Rendir culto al cuerpo está en boga, pero ¿y dedicar tiempo al cultivo de la mente? “Al igual que nos cuidamos y vamos cada vez más al gimnasio, deberíamos dedicar media hora diaria a la lectura”, sostiene el escritor catalán Emili Teixidor, autor de La lectura y la vida (Columna) y de la exitosa novela que inspiró la película Pa negre.
Favorecer la concentración y la empatía, prevenir la degeneración cognitiva y hasta predecir el éxito
profesional son sólo algunos de los beneficios encubiertos de la lectura. Sin
contar que “el acto de leer forma parte del acto de vivir”, dice el ex ministro
Ángel Gabilondo, catedrático de Filosofía en la Universidad Autónoma de Madrid
y autor del reciente ensayo Darse a la
lectura (RBA). Para
Gabilondo, la lectura “crea, recrea y transforma. Una buena selección de libros
es como una buena selección de alimentos: nutre”.

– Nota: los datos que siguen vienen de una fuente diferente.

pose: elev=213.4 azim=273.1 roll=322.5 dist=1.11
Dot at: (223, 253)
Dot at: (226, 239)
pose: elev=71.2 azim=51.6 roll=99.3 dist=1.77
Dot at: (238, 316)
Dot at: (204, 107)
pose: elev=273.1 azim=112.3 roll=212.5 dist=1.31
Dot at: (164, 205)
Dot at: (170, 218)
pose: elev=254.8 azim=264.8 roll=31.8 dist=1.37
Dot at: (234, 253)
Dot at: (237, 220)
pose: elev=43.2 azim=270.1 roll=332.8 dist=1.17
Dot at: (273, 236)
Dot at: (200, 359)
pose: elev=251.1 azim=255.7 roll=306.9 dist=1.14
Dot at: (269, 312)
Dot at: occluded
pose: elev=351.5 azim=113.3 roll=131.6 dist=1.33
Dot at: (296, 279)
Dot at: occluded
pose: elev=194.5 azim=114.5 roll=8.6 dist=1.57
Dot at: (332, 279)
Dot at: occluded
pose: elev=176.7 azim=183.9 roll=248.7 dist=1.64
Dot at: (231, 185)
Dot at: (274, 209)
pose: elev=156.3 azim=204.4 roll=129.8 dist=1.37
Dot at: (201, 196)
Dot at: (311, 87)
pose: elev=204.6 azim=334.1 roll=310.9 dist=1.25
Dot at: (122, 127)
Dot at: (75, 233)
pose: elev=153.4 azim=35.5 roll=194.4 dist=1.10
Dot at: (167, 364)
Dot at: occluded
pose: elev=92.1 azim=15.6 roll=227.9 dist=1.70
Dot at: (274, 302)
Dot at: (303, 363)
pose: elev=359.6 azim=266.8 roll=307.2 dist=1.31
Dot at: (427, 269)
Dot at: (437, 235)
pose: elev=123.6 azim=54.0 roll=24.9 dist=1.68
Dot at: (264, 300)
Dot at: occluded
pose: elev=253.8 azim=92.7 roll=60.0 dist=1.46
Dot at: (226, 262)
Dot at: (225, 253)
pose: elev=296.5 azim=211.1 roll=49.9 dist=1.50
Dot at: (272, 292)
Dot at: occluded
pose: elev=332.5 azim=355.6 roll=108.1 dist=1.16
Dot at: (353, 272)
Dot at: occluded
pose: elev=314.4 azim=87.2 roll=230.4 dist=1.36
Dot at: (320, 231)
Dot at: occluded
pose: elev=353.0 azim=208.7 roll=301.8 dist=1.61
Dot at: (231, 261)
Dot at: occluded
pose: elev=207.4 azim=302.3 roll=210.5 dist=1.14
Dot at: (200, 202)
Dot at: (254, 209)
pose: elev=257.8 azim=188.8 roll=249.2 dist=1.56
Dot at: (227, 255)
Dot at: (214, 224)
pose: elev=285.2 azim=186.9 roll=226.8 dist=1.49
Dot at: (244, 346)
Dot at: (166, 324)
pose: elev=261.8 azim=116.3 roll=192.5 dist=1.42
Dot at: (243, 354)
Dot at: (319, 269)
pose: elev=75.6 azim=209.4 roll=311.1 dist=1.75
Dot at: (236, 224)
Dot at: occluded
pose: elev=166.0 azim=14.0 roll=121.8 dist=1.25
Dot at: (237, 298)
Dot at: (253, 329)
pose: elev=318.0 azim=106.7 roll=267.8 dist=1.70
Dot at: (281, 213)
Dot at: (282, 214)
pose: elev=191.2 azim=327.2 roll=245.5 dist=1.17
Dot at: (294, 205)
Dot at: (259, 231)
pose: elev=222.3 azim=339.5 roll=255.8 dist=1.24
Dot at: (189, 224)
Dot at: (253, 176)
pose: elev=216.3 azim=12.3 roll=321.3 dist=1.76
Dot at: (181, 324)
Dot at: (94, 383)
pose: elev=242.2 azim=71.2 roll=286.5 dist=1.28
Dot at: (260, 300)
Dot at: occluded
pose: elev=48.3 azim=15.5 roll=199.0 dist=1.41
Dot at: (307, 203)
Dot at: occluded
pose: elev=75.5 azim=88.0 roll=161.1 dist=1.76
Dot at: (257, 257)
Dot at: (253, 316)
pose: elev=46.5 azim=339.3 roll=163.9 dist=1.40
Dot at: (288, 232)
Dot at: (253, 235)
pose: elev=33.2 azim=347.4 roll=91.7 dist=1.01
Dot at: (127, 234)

De la lectura de los primeros jeroglíficos esculpidos en piedra a
la de la tinta de los pergaminos, o a la lectura digital, el hábito lector ha
discurrido de la mano de la historia de la humanidad. Si la invención de la
escritura supuso la separación de la prehistoria de la historia, la lectura
descodificó los hechos que acontecían en cada época. Los primeros que leyeron
con avidez fueron los griegos, aunque fuesen sus esclavos quienes narraban en
voz alta los textos a sus amos. Siglos más tarde, la lectura se volvió una
actividad silenciosa y
personal, se comenzó a leer hacia el interior del alma. “Los grecolatinos
vinculaban la lectura a la lista de actividades que había que hacer cada día”,
sostiene Gabilondo. “Convirtieron el pasatiempo en un ejercicio: el sano
ejercicio de leer”. Fueron los romanos quienes acuñaron el “nulla dies sine
linea” (ni un día sin [leer] una línea).
¿Por qué es tan saludable? “La lectura es el único
instrumento que tiene el cerebro para progresar –considera Emili Teixidor–, nos
da el alimento que hace vivir al cerebro”. Ejercitar la mente mediante la
lectura favorece la concentración. A
pesar de que, tras su aprendizaje, la lectura parece un proceso que ocurre de
forma innata en nuestra mente, leer es una actividad antinatural.
El humano
lector surgió de su constante lucha contra la distracción, porque el estado
natural del cerebro tiende a despistarse ante cualquier nuevo estímulo. No
estar alerta, según la psicología evolutiva, podía costar la vida de nuestros
ancestros: si un cazador no atendía a los estímulos que lo rodeaban era
devorado o moría de hambre por no saber localizar las fuentes de alimentos. Por
ello, permanecer inmóvil concentrado en un proceso como la lectura es
antinatural.
Según Vaughan Bell, polifacético psicólogo e investigador del
King’s College de Londres, “la capacidad de concentrarse en una sola tarea sin
interrupciones representa una anomalía en la historia de nuestro desarrollo
psicológico”. Y aunque antes de la lectura cazadores y artesanos habían cultivado
su capacidad de atención, lo cierto es que sólo la actividad lectora exige “la
concentración profunda al combinar el desciframiento del texto y la
interpretación de su significado”, dice el pensador Nicholas Carr en su libro Superficiales (Taurus). Aunque la
lectura sea un proceso forzado, la mente recrea cada palabra activando
numerosas vibraciones intelectuales.
En este preciso instante, mientras usted lee este texto, el hemisferio izquierdo de su cerebro está trabajando a alta velocidad para activar diferentes áreas. Sus ojos recorren el texto buscando reconocer la forma de cada letra, y su corteza inferotemporal, área del cerebro especializada en detectar palabras escritas, se activa, transmitiendo la información hacia otras regiones cerebrales. Su cerebro repetirá constantemente este complejo proceso mientras usted siga leyendo el texto.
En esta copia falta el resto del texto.